Modern Relationships and the Evolution of Commitment
As society evolves, so do relationship models. Polyamory, open relationships, and other forms of consensual non-monogamy are becoming more widely acknowledged, offering alternatives to traditional monogamy. Researchers, such as Dr. Elisabeth Sheff, a sociologist and author of The Polyamorists Next Door, argue that these evolving structures can help reduce infidelity by encouraging partners to discuss and explore their desires openly. This flexible approach to commitment allows individuals to define their relationships according to their personal needs rather than societal pressure.
A 2020 study in Frontiers in Psychology found that individuals in consensual non-monogamous relationships reported higher relationship satisfaction and lower rates of cheating, as the open structure encouraged more transparent conversations about needs.

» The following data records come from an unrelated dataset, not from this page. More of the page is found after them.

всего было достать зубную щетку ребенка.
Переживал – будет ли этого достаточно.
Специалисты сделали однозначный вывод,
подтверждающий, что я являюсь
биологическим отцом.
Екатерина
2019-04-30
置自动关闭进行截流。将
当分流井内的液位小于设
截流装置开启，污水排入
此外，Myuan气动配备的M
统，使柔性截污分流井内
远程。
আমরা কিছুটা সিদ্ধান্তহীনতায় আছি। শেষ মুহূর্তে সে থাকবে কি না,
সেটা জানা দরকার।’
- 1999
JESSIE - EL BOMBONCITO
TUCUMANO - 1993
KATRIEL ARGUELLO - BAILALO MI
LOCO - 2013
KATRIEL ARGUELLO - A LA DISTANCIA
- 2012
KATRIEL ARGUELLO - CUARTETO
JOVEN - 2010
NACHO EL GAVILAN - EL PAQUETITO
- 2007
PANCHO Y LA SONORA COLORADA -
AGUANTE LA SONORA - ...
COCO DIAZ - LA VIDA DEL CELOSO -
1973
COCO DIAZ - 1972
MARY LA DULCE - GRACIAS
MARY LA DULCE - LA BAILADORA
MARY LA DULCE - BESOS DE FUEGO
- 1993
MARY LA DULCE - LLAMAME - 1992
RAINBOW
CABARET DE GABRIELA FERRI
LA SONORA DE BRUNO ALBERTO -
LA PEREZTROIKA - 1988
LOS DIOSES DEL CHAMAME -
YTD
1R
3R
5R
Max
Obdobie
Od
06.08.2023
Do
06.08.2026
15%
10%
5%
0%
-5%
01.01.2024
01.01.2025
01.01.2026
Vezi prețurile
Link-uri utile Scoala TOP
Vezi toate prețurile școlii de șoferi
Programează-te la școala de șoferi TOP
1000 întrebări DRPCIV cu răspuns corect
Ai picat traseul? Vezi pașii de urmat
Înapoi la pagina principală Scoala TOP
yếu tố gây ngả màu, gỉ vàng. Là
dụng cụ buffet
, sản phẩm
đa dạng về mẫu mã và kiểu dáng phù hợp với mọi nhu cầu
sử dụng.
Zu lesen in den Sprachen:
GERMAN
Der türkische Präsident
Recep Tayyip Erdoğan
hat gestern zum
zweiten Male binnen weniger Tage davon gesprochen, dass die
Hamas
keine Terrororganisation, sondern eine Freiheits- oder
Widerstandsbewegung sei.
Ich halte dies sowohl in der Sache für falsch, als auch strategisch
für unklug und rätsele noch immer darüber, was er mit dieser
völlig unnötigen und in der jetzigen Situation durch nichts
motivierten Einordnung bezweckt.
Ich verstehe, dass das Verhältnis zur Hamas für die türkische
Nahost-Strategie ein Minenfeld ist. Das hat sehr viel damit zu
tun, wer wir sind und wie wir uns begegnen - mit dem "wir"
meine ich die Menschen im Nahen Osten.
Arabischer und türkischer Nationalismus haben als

This shift illustrates how evolving relationship norms can foster more fulfilling, honest connections, potentially reducing the allure of infidelity.
Conclusion
Cheating is a behavior rooted in the complexities of human needs, social expectations, and the dynamic nature of relationships. By viewing infidelity as a multifaceted issue, influenced by both personal and societal factors, we gain deeper insights into the mechanisms behind it.
For those navigating their relationships, it’s essential to embrace open communication, self-awareness, and a willingness to explore and define their boundaries. At Senses Collective, we encourage our community to build authentic connections and understand that relationships are as unique as the individuals within them. By fostering honesty and self-acceptance, we can create spaces where love and intimacy thrive, free from the constraints of societal expectations.